In the report, OIG noted that “spending for high-price drugs were responsible for almost two-thirds of the total drug spending in catastrophic coverage” in 2015, as compared to only one-third of the spending in 2010. OIG also noted that the increase in spending was also driven by an increase in beneficiaries receiving high-priced drugs and an increase of beneficiaries who received catastrophic coverage.

According to the report, ten high-price drugs accounted for nearly one-third of all drug spending for catastrophic coverage in 2015, most of which cost thousands of dollars per month. These ten drugs treat conditions such as hepatitis C, cancer, and multiple sclerosis, ranging in price from $1,200 to almost $34,000 per month. This leads to high out-of-pocket costs for some beneficiaries in catastrophic coverage.
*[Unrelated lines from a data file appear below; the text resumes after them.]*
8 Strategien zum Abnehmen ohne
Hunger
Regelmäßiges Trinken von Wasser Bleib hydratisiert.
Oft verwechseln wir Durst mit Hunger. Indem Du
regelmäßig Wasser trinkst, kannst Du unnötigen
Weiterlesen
OIG also stated that even for drugs that have been on the market for awhile, steep price increases have happened since 2010.

Some Beneficiaries Face High Out-of-Pocket Costs

High-price drugs mean high out-of-pocket costs for some beneficiaries. In catastrophic coverage, beneficiaries who do not receive the low-income subsidy typically pay five percent of each drug’s price. These costs are on top of the out-of-pocket costs they face before entering catastrophic coverage.

From 2010 to 2015, beneficiaries’ out-of-pocket costs for high-price drugs in catastrophic coverage increased 47 percent. In 2015, beneficiaries paid an average of $257 a month for each high-price drug in catastrophic coverage, up from $175 in 2010.

Some beneficiaries faced even higher out-of-pockets costs, especially if they were taking hepatitis C drugs. For two hepatitis C drugs, beneficiaries paid more than $1,300 a month. For example, beneficiaries in catastrophic coverage paid an average of $1,556 a month for Harvoni. This means that, on average, beneficiaries paid $4,669 for a typical 3-month course of treatment.


OIG concludes that “securing the future of the Part D program while ensuring beneficiaries have access to needed drugs is a complex issue that calls for a multifaceted approach.” CMS recently published information about certain drugs with substantial increases in price, noting that action is necessary to address rising drug costs and asked the industry to partner with the agency to find solutions that allow for both innovation and affordability.

In the future, CMS will likely look for additional tools to address and meet those goals. Some potential tools mentioned include restructuring the Part D benefit so that sponsors have more incentives and opportunities to lower costs, creating more transparency about drug pricing, promoting value-based options, and revising the law to allow the Federal Government to negotiate prices for certain drugs. OIG recommend that CMS “carefully assess these and other options and should, working with Congress, make any needed changes to the Part D program.”